La ville avait, en outre, trois marchés par semaine le lundi, le mercredi et le vendredi. Les deux premiers ont été annihilés et se sont fondus avec le dernier qui a conservé quelque importance. Il s’y fait des transactions sur le blé, le seigle, l’orge, l’avoine, les fourrages, les volailles, œufs et beurres, et en général sur toutes les denrées de l’agriculture. Le nombre des sacs de blé qui y sont mis en vente est de 3 à 400 en moyenne, sans compter les grains inférieurs. Le troisième mercredi de chaque mois, le marché ordinaire de ce jour devient le grand marché ou franc-marché, où il se trouve beaucoup de bétail. La veille de ce grand marché, on vend des vaches grasses pour la boucherie des environs et pour celles d’Abbeville et d’Amiens. C’est seulement par habitude que l’on continue à lui donner le titre de franc-marché, puisqu’il y est perçu, au profit de la ville, des droits de place, de pesage, mesurage et stationnement. Malgré ces droits, le grand marché est loin de perdre de son ancienne importance : on y trouve ordinairement jusqu’à 5 ou 600 sacs de blé, non compris un notable approvisionnement d’autres grains, tels que seigle, orge, sucrion, avoine, etc.

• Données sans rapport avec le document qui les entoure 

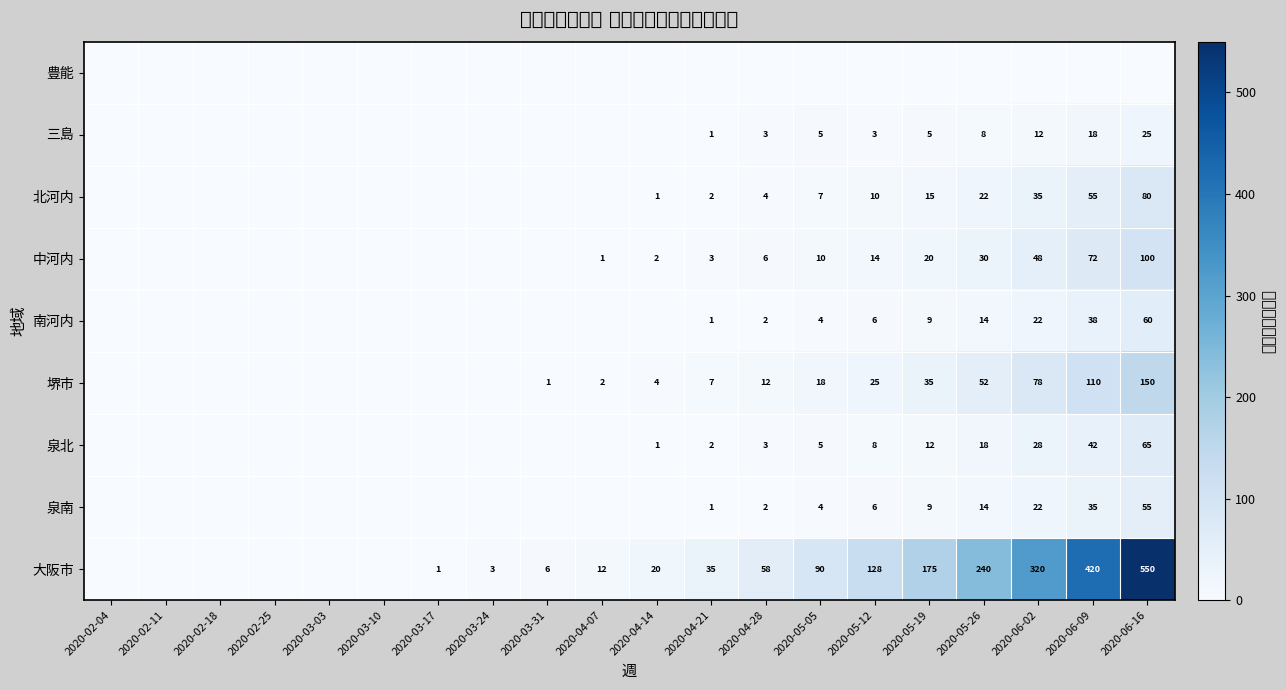

True or false: 中河内 has a value of 2 at 2020-04-07.

False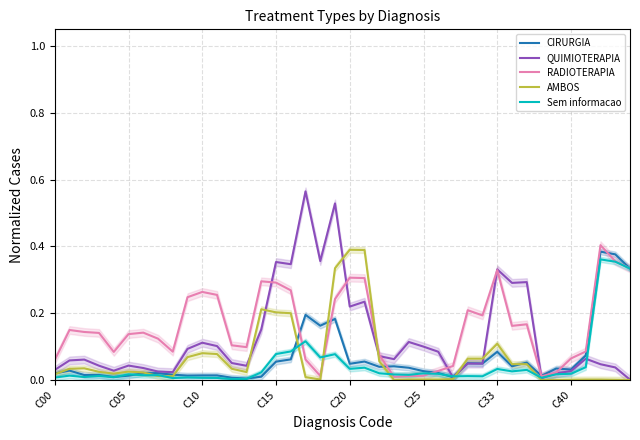

What is the sum of all QUIMIOTERAPIA values?

5.2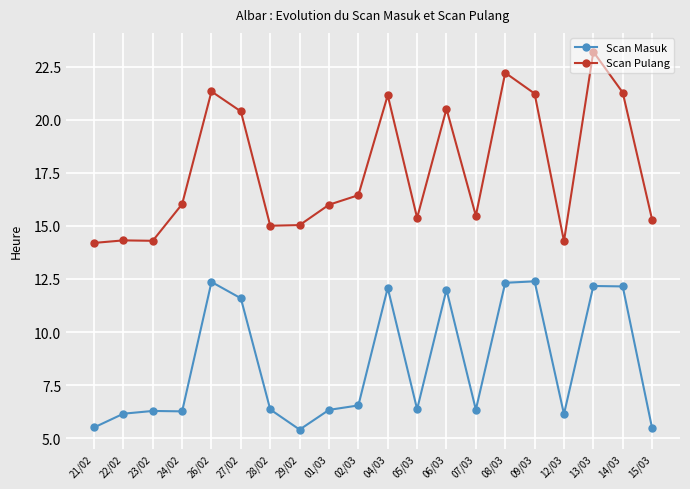

True or false: Scan Masuk has more than 1 points higher than both neighbors.

True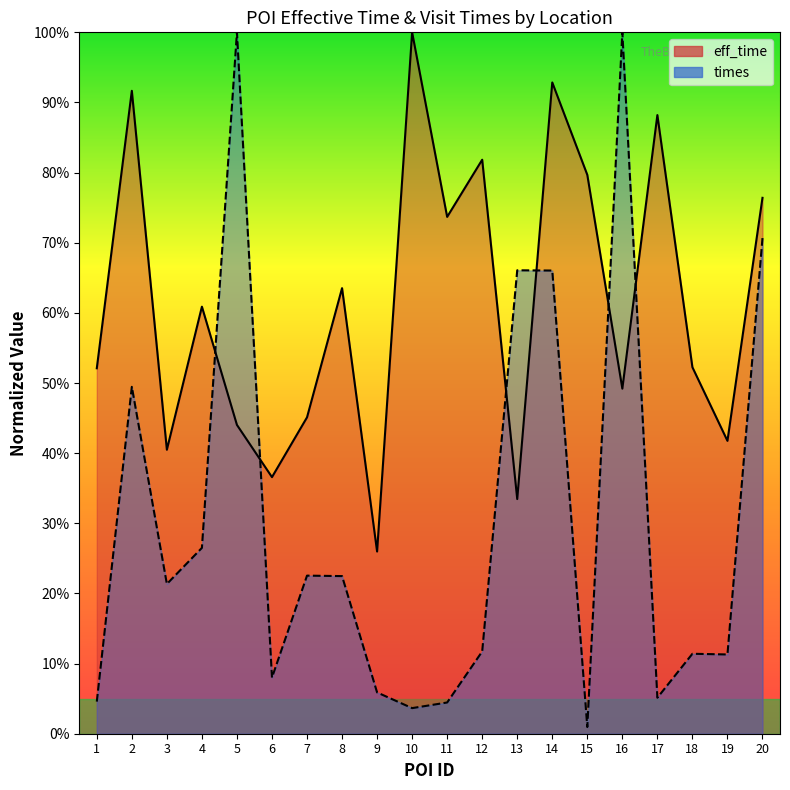

What are all the series names shown in the legend?

eff_time, times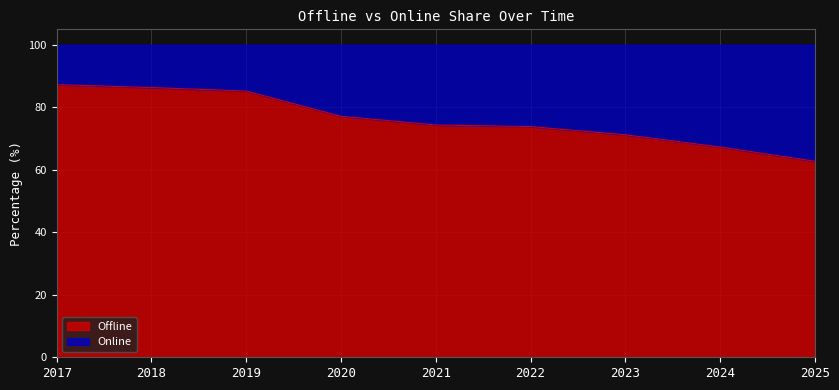

What is the minimum value shown in the chart?

62.8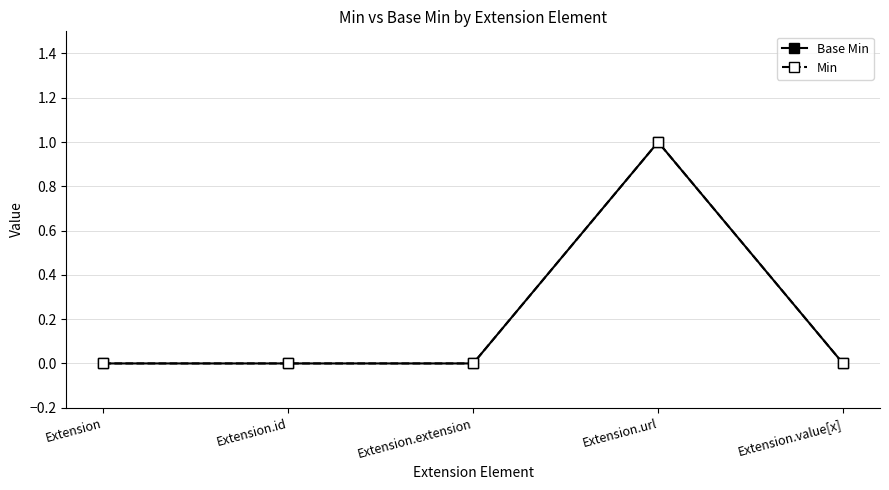

Is this an area chart (filled region under the line)?

No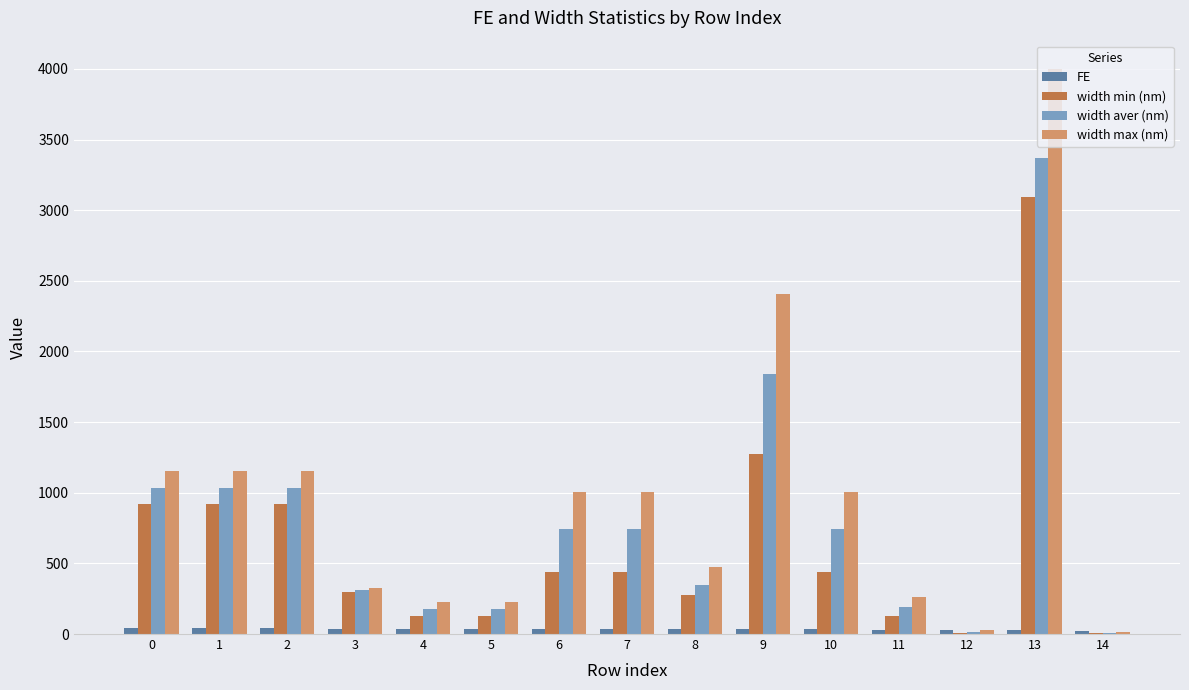

The value of width max (nm) at 8 is 475.0. True or false?

True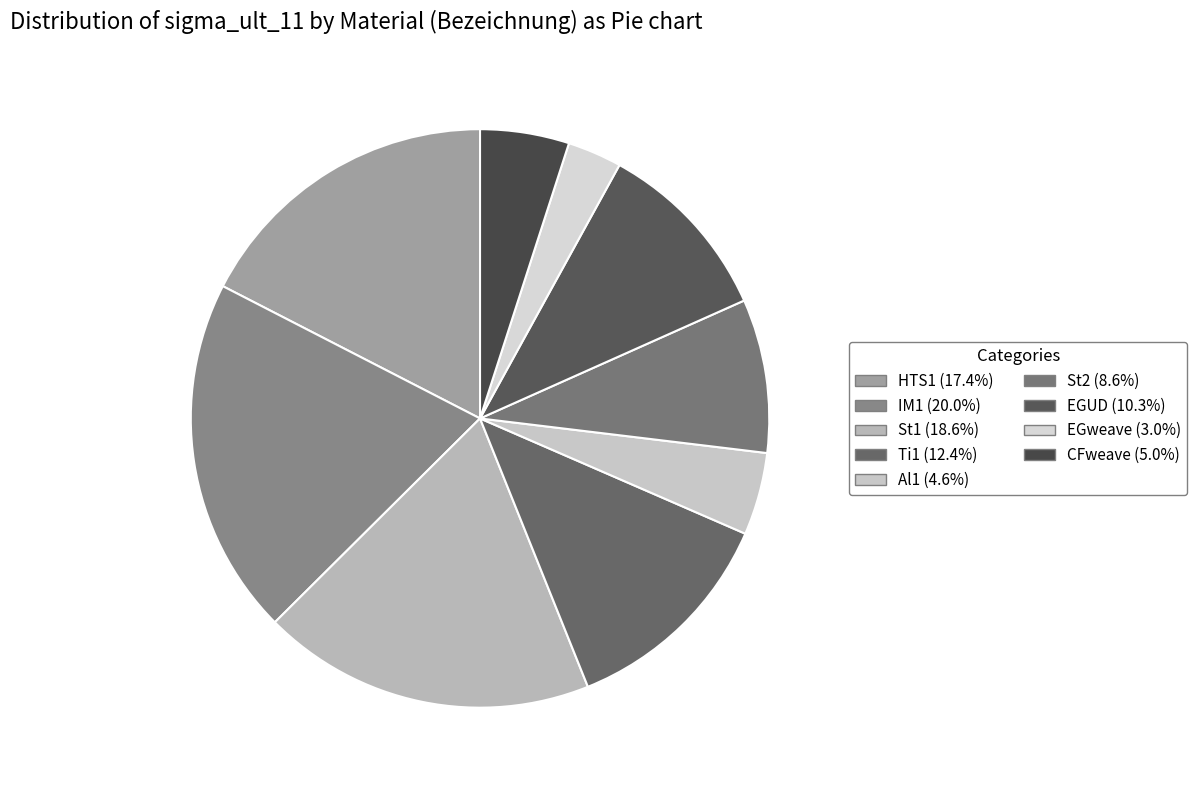

Rank the categories by value from lowest to highest.

EGweave, Al1, CFweave, St2, EGUD, Ti1, HTS1, St1, IM1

Les marchés et foires aux chevaux sont encore aujourd’hui (en 1860) assez notables ; ils l’étaient davantage autrefois, sous l’empire de la Coutume de Normandie qui accordait aux transactions sur ces animaux une garantie de trente jours, pendant lesquels les acheteurs pouvaient exercer l’action rédhibitoire. Il n’était pas rare alors que le grand marché et les abords de la ville fussent insuffisants pour les convois de chevaux qui y arrivaient de tous les points de la Picardie, et qui pouvaient être évalués au nombre de 600 par marché.